La loncha de pezuña de camello estofada se le escurrió de los palillos y manchó de salsa el mantel. No le cabía en la cabeza que los emperadores hubieran disfrutado de algo tan grasiento.

– Piense en lo que le sucedió a Liu Shaoqi. El que fuera presidente de la República Popular China también murió desnudo en la cárcel sin recibir atención médica, y, nada más morir, su cuerpo fue incinerado bajo un nombre falso. Mao podía ser muy cruel.

– Dejando a Mao a un lado, usted menciona en su libro que la escuadra especial presionó a Shang para que cooperara. ¿Qué es lo que intentaban sonsacarle?

– Por lo que sé, «su plan malvado para hacer daño a Mao», o algo por el estilo. Aunque nadie se lo creyó.

– Entonces, ¿de qué pudo tratarse?

– Para empezar, un poema no publicado dedicado a Shang y escrito con la caligrafía de Mao.

– Muy interesante. ¿Un poema escrito durante un momento de pasión amorosa? -preguntó Chen. ¿Justificaría algo así enviar una escuadra especial desde Pekín? Al fin y al cabo, un poema podía tener muchas interpretaciones, a menos que fuera abiertamente erótico u obsceno. Chen lo dudaba-. Así pues, ¿encontraron lo que buscaban, fuera lo que fuese?

– No lo sé, creo que no.

– Entonces, ¿podría Shang habérselo dejado a su hija Qian?

– No parece probable. Como otros niños de «familias negras», Qian denunció a Shang, y no volvió a su casa hasta después de que Shang hubiera muerto. No, Shang no tuvo tiempo de dejárselo antes de saltar por la ventana.

– Entonces la vida de Qian dio un giro drástico. Tras cortar toda relación con su «familia negra», acabó sucumbiendo a una pasión carnal burguesa…

– La muchacha quedó traumatizada a muy corta edad, y vivió atormentada por los rumores que circulaban sobre «la vergonzosa historia sexual» de Shang -explicó Diao-. No quiero ser demasiado duro con ella.

– Estoy totalmente de acuerdo. Qian también sufrió mucho.
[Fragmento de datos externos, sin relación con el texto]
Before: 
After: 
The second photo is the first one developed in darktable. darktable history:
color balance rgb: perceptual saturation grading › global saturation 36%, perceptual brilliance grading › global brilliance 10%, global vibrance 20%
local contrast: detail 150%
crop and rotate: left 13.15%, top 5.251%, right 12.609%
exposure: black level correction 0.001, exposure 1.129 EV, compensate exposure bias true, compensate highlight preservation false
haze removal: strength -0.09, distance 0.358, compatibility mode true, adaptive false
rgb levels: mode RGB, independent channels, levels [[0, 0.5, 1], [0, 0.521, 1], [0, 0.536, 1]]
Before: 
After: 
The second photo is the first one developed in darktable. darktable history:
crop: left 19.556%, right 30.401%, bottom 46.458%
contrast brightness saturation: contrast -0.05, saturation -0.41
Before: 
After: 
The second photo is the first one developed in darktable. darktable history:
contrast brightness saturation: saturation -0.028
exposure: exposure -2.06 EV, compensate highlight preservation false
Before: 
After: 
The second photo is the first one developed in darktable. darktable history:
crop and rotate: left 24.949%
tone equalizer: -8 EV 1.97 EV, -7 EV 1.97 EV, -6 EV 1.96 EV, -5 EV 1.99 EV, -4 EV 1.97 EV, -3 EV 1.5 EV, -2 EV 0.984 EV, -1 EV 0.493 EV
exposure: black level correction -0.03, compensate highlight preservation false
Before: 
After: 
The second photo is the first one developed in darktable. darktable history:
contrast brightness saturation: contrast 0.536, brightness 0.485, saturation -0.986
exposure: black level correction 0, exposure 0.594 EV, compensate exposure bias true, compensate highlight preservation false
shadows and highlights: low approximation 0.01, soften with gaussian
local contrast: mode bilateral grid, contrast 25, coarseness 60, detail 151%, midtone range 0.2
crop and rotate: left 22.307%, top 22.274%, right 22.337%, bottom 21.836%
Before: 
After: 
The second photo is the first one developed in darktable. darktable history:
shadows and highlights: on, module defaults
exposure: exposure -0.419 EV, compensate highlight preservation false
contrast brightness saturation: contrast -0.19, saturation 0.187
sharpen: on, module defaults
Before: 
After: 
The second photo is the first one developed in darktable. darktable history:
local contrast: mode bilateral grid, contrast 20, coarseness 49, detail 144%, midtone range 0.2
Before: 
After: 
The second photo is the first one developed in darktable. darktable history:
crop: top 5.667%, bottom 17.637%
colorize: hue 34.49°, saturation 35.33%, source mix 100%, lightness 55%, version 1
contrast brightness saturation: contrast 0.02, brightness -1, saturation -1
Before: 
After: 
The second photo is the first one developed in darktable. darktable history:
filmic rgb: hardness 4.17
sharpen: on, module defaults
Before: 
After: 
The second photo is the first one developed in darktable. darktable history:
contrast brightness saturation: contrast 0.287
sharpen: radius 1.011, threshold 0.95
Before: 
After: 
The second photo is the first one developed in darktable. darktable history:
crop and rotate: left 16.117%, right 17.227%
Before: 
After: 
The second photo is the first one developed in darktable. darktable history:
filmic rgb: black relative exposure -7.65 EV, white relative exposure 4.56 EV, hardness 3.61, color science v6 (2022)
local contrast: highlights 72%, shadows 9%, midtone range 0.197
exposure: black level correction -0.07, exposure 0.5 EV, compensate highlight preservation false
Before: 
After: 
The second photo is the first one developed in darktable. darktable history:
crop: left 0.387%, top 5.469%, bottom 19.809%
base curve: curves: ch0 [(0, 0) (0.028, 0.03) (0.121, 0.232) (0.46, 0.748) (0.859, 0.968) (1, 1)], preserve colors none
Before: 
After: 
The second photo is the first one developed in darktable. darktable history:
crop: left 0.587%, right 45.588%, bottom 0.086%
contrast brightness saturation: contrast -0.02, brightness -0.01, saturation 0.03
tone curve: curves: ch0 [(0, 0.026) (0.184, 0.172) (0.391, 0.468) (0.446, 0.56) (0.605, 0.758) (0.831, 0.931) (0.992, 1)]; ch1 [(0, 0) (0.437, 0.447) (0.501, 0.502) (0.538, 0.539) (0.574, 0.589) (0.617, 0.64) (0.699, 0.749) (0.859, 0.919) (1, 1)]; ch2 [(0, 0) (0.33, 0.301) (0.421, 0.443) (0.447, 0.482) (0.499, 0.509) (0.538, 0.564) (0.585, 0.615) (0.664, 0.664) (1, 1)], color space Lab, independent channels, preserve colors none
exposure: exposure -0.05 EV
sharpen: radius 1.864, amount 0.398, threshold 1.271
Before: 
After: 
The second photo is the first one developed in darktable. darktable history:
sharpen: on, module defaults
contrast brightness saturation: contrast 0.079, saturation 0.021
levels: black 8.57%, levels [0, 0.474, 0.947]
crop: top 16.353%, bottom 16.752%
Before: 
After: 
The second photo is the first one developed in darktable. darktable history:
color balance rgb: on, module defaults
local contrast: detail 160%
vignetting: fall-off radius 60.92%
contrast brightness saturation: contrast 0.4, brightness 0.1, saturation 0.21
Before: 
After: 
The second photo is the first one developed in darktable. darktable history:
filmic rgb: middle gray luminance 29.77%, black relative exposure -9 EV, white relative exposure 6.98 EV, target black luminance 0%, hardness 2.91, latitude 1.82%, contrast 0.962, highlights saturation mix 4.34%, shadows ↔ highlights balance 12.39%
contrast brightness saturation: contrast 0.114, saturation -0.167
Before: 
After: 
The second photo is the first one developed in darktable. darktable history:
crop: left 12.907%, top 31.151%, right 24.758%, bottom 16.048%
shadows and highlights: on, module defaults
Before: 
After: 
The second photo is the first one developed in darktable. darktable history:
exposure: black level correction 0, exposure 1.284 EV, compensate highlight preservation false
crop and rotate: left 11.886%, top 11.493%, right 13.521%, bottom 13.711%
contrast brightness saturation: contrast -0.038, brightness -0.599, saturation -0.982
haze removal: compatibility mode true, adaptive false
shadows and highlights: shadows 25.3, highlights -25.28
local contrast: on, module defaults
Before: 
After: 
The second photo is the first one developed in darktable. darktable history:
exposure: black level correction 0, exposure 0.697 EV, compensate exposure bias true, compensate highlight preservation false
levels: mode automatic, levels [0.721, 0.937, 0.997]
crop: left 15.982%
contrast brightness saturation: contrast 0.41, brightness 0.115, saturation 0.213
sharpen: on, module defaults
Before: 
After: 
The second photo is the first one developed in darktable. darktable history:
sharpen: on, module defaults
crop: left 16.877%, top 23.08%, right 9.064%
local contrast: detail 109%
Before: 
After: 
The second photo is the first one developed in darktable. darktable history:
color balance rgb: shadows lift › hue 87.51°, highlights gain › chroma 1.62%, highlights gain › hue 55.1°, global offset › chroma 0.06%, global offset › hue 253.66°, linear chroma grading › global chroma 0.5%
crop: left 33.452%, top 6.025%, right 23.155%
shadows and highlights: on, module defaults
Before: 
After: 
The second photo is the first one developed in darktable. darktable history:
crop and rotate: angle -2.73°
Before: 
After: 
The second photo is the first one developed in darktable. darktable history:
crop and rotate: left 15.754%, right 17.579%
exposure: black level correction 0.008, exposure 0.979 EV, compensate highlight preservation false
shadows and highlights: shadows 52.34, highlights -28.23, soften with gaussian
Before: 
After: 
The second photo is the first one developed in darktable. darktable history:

Y su muerte fue igualmente sospechosa, por lo que me han contado.

– Murió en un accidente, casi al final de la Revolución Cultural. No veo qué tenía de sospechoso.

– Entiendo -respondió Chen mientras cogía un pastelillo de sésamo relleno de carne de cerdo, un bocado sorprendentemente normal que le supo mucho mejor que todas aquellas exquisiteces-. Habrá hablado también con Jiao.

– Jiao sabía muy poco acerca de su madre, y menos aún de su abuela. Era una chica muy desdichada.

Diao debió de ponerse en contacto con Jiao al menos dos años atrás, por lo que desconocía el rumbo que había tomado después su vida.

– Ahora le va muy bien, creo -dijo Chen-. Bueno, cuénteme qué le pasó a Qian después de la muerte de Shang.

– Qian fue obligada a abandonar el piso…

– ¿De inmediato?

– No, dos o tres meses después de la muerte de Shang.